→ WORK TASK: Skip the images and repeat every entry word for word.

→ Electronics source listings:
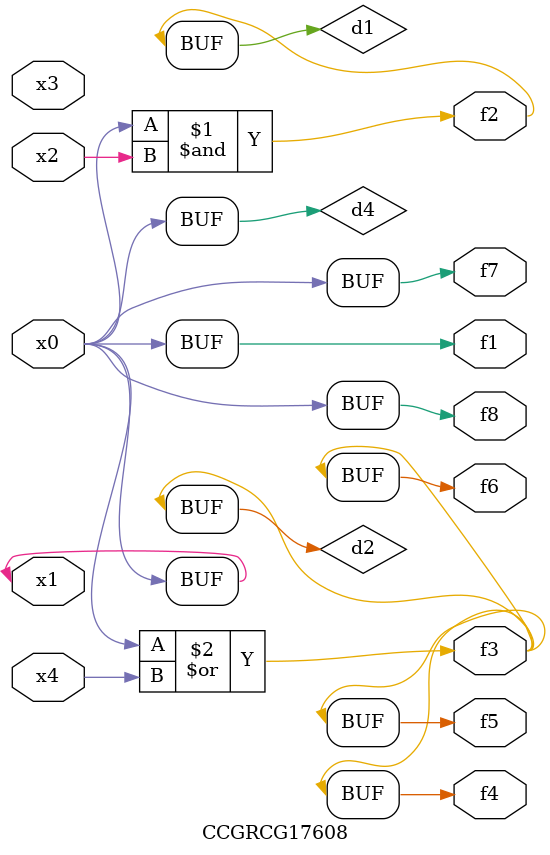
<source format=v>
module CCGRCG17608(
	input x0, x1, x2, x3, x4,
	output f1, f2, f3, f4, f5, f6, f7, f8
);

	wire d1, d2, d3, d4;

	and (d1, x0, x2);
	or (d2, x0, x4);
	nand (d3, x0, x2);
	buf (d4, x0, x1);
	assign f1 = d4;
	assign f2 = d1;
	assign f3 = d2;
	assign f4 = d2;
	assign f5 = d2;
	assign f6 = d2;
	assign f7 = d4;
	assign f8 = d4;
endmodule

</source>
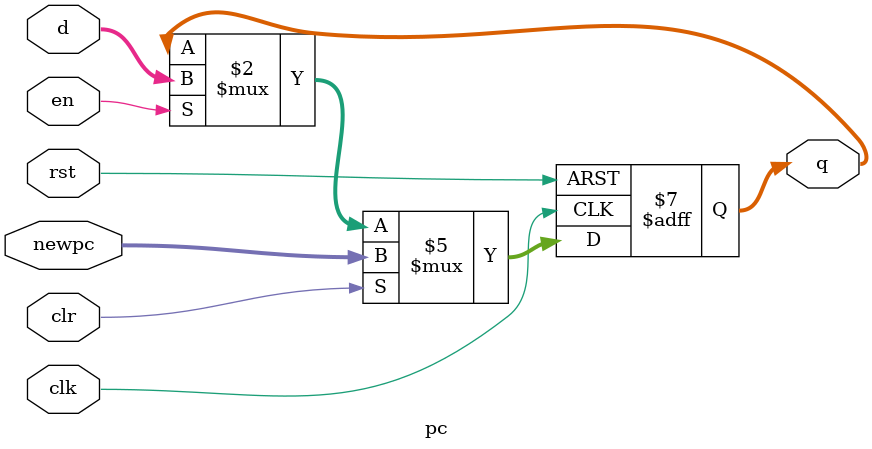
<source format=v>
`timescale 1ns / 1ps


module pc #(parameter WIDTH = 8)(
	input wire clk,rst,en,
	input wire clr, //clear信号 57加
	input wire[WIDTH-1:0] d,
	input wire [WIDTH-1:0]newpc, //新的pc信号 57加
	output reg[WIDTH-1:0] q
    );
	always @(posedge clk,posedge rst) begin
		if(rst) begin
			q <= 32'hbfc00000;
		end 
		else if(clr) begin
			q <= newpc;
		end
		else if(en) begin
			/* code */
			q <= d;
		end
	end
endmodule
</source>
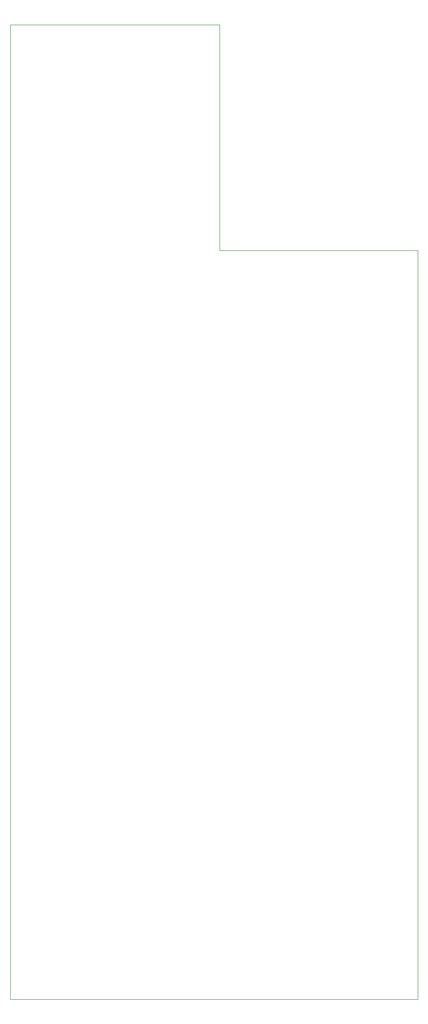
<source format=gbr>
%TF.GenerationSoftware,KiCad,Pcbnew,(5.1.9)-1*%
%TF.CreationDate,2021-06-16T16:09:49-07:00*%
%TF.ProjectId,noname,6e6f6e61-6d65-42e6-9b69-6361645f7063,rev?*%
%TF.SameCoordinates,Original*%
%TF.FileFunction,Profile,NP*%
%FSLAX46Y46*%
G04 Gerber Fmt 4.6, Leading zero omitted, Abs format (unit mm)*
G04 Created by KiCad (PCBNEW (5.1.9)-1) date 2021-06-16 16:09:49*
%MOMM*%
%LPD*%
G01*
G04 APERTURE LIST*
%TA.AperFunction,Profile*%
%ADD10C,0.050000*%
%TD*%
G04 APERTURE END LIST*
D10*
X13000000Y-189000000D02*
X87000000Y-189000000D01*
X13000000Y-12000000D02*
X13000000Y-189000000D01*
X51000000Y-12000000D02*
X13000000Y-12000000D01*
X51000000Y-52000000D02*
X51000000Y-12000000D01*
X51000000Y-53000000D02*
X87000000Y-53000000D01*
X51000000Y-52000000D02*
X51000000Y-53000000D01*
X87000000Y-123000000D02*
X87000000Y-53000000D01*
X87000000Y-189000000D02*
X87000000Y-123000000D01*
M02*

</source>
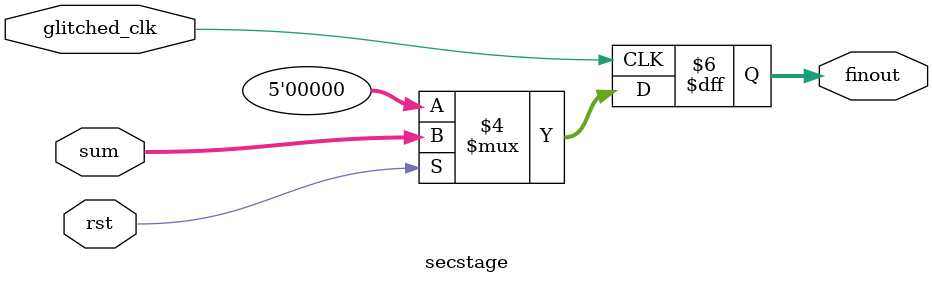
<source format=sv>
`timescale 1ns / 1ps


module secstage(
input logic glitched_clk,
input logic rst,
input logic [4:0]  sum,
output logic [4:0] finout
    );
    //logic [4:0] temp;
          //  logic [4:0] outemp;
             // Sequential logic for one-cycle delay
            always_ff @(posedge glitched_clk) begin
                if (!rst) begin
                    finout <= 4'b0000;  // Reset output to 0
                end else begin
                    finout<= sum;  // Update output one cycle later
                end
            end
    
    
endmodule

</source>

→ EXERCISE ANSWER:
<source format=v>
module CCGRCG17608(
	input x0, x1, x2, x3, x4,
	output f1, f2, f3, f4, f5, f6, f7, f8
);

	wire d1, d2, d3, d4;

	and (d1, x0, x2);
	or (d2, x0, x4);
	nand (d3, x0, x2);
	buf (d4, x0, x1);
	assign f1 = d4;
	assign f2 = d1;
	assign f3 = d2;
	assign f4 = d2;
	assign f5 = d2;
	assign f6 = d2;
	assign f7 = d4;
	assign f8 = d4;
endmodule

</source>
<source format=v>
`timescale 1ns / 1ps


module pc #(parameter WIDTH = 8)(
	input wire clk,rst,en,
	input wire clr, //clear信号 57加
	input wire[WIDTH-1:0] d,
	input wire [WIDTH-1:0]newpc, //新的pc信号 57加
	output reg[WIDTH-1:0] q
    );
	always @(posedge clk,posedge rst) begin
		if(rst) begin
			q <= 32'hbfc00000;
		end 
		else if(clr) begin
			q <= newpc;
		end
		else if(en) begin
			/* code */
			q <= d;
		end
	end
endmodule
</source>
<source format=gbr>
%TF.GenerationSoftware,KiCad,Pcbnew,(5.1.9)-1*%
%TF.CreationDate,2021-06-16T16:09:49-07:00*%
%TF.ProjectId,noname,6e6f6e61-6d65-42e6-9b69-6361645f7063,rev?*%
%TF.SameCoordinates,Original*%
%TF.FileFunction,Profile,NP*%
%FSLAX46Y46*%
G04 Gerber Fmt 4.6, Leading zero omitted, Abs format (unit mm)*
G04 Created by KiCad (PCBNEW (5.1.9)-1) date 2021-06-16 16:09:49*
%MOMM*%
%LPD*%
G01*
G04 APERTURE LIST*
%TA.AperFunction,Profile*%
%ADD10C,0.050000*%
%TD*%
G04 APERTURE END LIST*
D10*
X13000000Y-189000000D02*
X87000000Y-189000000D01*
X13000000Y-12000000D02*
X13000000Y-189000000D01*
X51000000Y-12000000D02*
X13000000Y-12000000D01*
X51000000Y-52000000D02*
X51000000Y-12000000D01*
X51000000Y-53000000D02*
X87000000Y-53000000D01*
X51000000Y-52000000D02*
X51000000Y-53000000D01*
X87000000Y-123000000D02*
X87000000Y-53000000D01*
X87000000Y-189000000D02*
X87000000Y-123000000D01*
M02*

</source>
<source format=sv>
`timescale 1ns / 1ps


module secstage(
input logic glitched_clk,
input logic rst,
input logic [4:0]  sum,
output logic [4:0] finout
    );
    //logic [4:0] temp;
          //  logic [4:0] outemp;
             // Sequential logic for one-cycle delay
            always_ff @(posedge glitched_clk) begin
                if (!rst) begin
                    finout <= 4'b0000;  // Reset output to 0
                end else begin
                    finout<= sum;  // Update output one cycle later
                end
            end
    
    
endmodule

</source>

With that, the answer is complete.